Correlation Between Arctic Blue and I Tech
Can any of the company-specific risk be diversified away by investing in both Arctic Blue and I Tech at the same time? Although using a correlation coefficient on its own may not help to predict future stock returns, this module helps to understand the diversifiable risk of combining Arctic Blue and I Tech into the same portfolio, which is an essential part of the fundamental portfolio management process.
By analyzing existing cross correlation between Arctic Blue Beverages and I Tech, you can compare the effects of market volatilities on Arctic Blue and I Tech and check how they will diversify away market risk if combined in the same portfolio for a given time horizon. You can also utilize pair trading strategies of matching a long position in Arctic Blue with a short position of I Tech. Check out your portfolio center. Please also check ongoing floating volatility patterns of Arctic Blue and I Tech.
Diversification Opportunities for Arctic Blue and I Tech
0.42 | Correlation Coefficient |
Very weak diversification
The 3 months correlation between Arctic and ITECH is 0.42. Overlapping area represents the amount of risk that can be diversified away by holding Arctic Blue Beverages and I Tech in the same portfolio, assuming nothing else is changed. The correlation between historical prices or returns on I Tech and Arctic Blue is a relative statistical measure of the degree to which these equity instruments tend to move together. The correlation coefficient measures the extent to which returns on Arctic Blue Beverages are associated (or correlated) with I Tech. Values of the correlation coefficient range from -1 to +1, where. The correlation of zero (0) is possible when the price movement of I Tech has no effect on the direction of Arctic Blue i.e., Arctic Blue and I Tech go up and down completely randomly.
Pair Corralation between Arctic Blue and I Tech
Assuming the 90 days trading horizon Arctic Blue Beverages is expected to under-perform the I Tech. In addition to that, Arctic Blue is 1.17 times more volatile than I Tech. It trades about -0.43 of its total potential returns per unit of risk. I Tech is currently generating about 0.03 per unit of volatility. If you would invest 4,840 in I Tech on August 30, 2024 and sell it today you would earn a total of 60.00 from holding I Tech or generate 1.24% return on investment over 90 days.
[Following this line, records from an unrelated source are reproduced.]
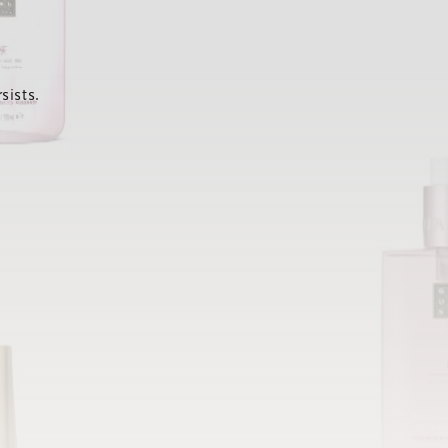
sists.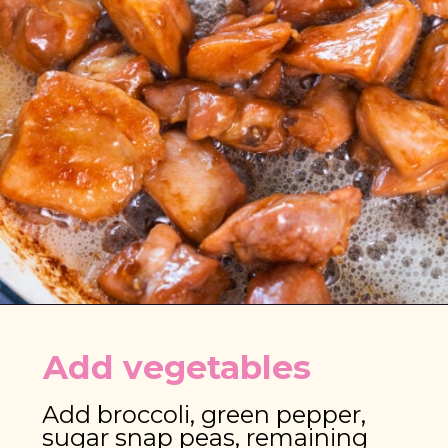
Opening
https://brooklynfarmgirl.com/chinese-takeout-chicken-and-broccoli/
Add vegetables
Add broccoli, green pepper, 
sugar snap peas, remaining 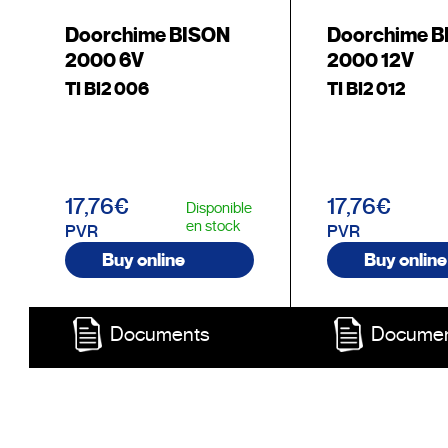
Doorchime BISON
Doorchime 
2000 6V
2000 12V
TI BI2 006
TI BI2 012
17,76€
17,76€
Disponible
en stock
PVR
PVR
Buy online
Buy online
Documents
Docume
Time Period | 3 Months [change] |
Direction | Moves Together |
Strength | Weak |
Accuracy | 100.0% |
Values | Daily Returns |
Arctic Blue Beverages vs. I Tech
Performance |
Timeline |
Arctic Blue Beverages |
I Tech |
Arctic Blue and I Tech Volatility Contrast
Predicted Return Density |
Returns |
Pair Trading with Arctic Blue and I Tech
The main advantage of trading using opposite Arctic Blue and I Tech positions is that it hedges away some unsystematic risk. Because of two separate transactions, even if Arctic Blue position performs unexpectedly, I Tech can make up some of the losses. Pair trading also minimizes risk from directional movements in the market. For example, if an entire industry or sector drops because of unexpected headlines, the short position in I Tech will offset losses from the drop in I Tech's long position.Arctic Blue vs. Cint Group AB | Arctic Blue vs. Nordic Waterproofing Holding | Arctic Blue vs. RVRC Holding AB | Arctic Blue vs. Inwido AB |
Check out your portfolio center.Note that this page's information should be used as a complementary analysis to find the right mix of equity instruments to add to your existing portfolios or create a brand new portfolio. You can also try the Portfolio Manager module to state of the art Portfolio Manager to monitor and improve performance of your invested capital.